Verdachte heeft zich schuldig gemaakt aan feitelijke aanranding van de eerbaarheid door een 23jarige vrouw, die hem bezocht in het kader van zijn functie als masseur, tijdens het geven van een massage onzedelijk te betasten. Het slachtoffer lag – met enkel haar onderbroek nog aan en voor de eerste keer in haar leven – op een massagetafel en bevond zich daarmee in een uiterst kwetsbare positie. Verdachte heeft op meerdere momenten haar ontblote borsten gemasseerd en vervolgens is hij ook met zijn handen in haar onderbroek gegaan, waarna hij meermalen met zijn handen over haar vagina heeft gewreven.
Verdachte heeft met zijn handelen misbruik gemaakt van zijn positie als masseur en van het vertrouwen dat het slachtoffer in hem – als professional – had. Het behoeft daarnaast bovendien geen betoog dat verdachte met zijn handelen een ernstige inbreuk heeft gemaakt op de lichamelijke integriteit van het slachtoffer. Hij heeft zich louter laten leiden door zijn eigen lustgevoelens en zich niets gelegen laten liggen aan het recht van het slachtoffer om verschoond te blijven van dergelijke inbreuken op haar lichamelijke integriteit.
Ten aanzien van de persoon van verdachte heeft de rechtbank geconstateerd dat verdachte niet eerder is veroordeeld voor enig strafbaar feit. Verder heeft de rechtbank kennis genomen van het omtrent verdachte opgemaakte reclasseringsrapport d.d. 5 oktober 2021, waarin de reclassering verdachte omschrijft als iemand die zijn leven op orde heeft. Er zijn dan ook veel beschermende factoren die positief bijdragen aan het voorkomen van recidive. Echter, zo geeft de reclassering ook aan, is er bij verdachte momenteel nog geen sprake van delictinzicht. Het feit dat verdachte niet kan benoemen wat hem heeft getriggerd over te gaan tot dit seksueel grensoverschrijdende gedrag, maakt dat de reclassering eventuele recidive dan ook niet kan uitsluiten. De reclassering adviseert de rechtbank om verdachte te veroordelen tot een (deels) voorwaardelijke straf met daaraan gekoppeld als belangrijkste bijzondere voorwaarde dat verdachte een zedenbehandeling volgt.

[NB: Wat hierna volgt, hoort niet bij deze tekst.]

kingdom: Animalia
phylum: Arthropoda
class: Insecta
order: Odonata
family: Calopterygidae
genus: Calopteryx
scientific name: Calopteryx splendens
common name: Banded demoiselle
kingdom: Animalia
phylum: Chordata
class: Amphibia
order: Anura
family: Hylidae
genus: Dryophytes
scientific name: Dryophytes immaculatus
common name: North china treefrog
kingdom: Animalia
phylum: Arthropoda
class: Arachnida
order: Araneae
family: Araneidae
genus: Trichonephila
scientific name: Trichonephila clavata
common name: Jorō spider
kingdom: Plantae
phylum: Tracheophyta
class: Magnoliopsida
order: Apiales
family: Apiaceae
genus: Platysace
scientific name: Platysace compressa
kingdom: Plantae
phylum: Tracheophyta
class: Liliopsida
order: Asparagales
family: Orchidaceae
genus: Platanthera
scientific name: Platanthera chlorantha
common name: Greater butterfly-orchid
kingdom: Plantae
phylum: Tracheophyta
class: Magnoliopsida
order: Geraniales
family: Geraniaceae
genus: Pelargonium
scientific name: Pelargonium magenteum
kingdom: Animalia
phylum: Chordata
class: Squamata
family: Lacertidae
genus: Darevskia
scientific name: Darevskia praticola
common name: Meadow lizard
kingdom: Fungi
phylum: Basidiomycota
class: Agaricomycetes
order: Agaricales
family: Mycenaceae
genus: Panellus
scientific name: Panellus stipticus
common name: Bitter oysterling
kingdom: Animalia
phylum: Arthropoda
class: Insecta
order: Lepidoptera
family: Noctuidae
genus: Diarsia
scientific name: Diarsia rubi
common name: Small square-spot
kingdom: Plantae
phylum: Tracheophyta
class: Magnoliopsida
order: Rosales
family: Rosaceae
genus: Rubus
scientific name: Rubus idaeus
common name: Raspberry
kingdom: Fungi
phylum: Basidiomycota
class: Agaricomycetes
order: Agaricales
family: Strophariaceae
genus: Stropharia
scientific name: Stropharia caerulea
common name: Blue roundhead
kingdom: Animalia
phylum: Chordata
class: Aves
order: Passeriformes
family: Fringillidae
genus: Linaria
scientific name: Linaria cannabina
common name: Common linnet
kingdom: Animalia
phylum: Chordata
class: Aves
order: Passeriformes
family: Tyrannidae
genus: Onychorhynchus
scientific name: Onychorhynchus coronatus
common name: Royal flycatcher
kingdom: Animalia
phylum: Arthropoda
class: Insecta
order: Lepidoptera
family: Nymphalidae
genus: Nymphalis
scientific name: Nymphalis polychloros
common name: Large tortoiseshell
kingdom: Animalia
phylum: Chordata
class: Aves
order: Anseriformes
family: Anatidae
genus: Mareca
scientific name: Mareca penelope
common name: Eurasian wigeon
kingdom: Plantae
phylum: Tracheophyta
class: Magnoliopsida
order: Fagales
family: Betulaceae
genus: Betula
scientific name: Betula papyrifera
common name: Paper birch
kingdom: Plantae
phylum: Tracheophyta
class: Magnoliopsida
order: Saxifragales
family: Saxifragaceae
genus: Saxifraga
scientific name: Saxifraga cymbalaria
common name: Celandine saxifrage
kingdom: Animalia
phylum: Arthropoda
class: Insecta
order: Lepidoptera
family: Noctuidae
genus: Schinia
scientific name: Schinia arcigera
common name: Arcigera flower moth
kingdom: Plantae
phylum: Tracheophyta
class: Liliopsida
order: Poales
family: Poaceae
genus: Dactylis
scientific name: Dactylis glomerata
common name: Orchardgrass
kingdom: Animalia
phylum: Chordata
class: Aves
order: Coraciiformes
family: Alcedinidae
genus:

De reclassering verwacht dat een dergelijke zedenbehandeling kan bijdragen aan het vergroten van het zelfinzicht van verdachte, alsmede het inzicht in de totstandkoming van het delictgedrag en daarnaast aan delictpreventie. De reclassering schat in dat verdachte, wanneer er sprake is van een geslaagde zedenbehandeling, zijn beroep op een maatschappelijk aanvaardbare manier kan blijven uitoefenen en zij adviseert dan ook geen beroepsverbod.
Gelet op het voorgaande en gelet op de persoon van verdachte zoals deze ter terechtzitting naar voren is gekomen, is de rechtbank van oordeel dat een onvoorwaardelijke gevangenisstraf niet wenselijk is en dat het ter voorkoming van recidive met name van belang is dat verdachte de door de reclassering geadviseerde zedenbehandeling ondergaat. Verdachte heeft zich ter terechtzitting bereid verklaard de voorgestelde bijzondere voorwaarden na te leven.
Alles afwegende is de rechtbank van oordeel dat aan verdachte een gevangenisstraf dient te worden opgelegd voor de duur van 91 dagen (met aftrek overeenkomstig artikel 27 van het Wetboek van Strafrecht), waarvan 90 dagen voorwaardelijk, met een proeftijd van drie jaren en met daaraan gekoppeld de bijzondere voorwaarden zoals hierna opgenomen in het dictum van het vonnis. Daarnaast legt de rechtbank verdachte een taakstraf op voor de duur van 80 uren, subsidiair 40 dagen vervangende hechtenis. De rechtbank legt derhalve een lagere straf op dan geëist door de officier van justitie, nu zij van oordeel is dat met voornoemde straf, in dit geval, voldoende recht wordt gedaan aan de ernst van het bewezen verklaarde strafbare feit.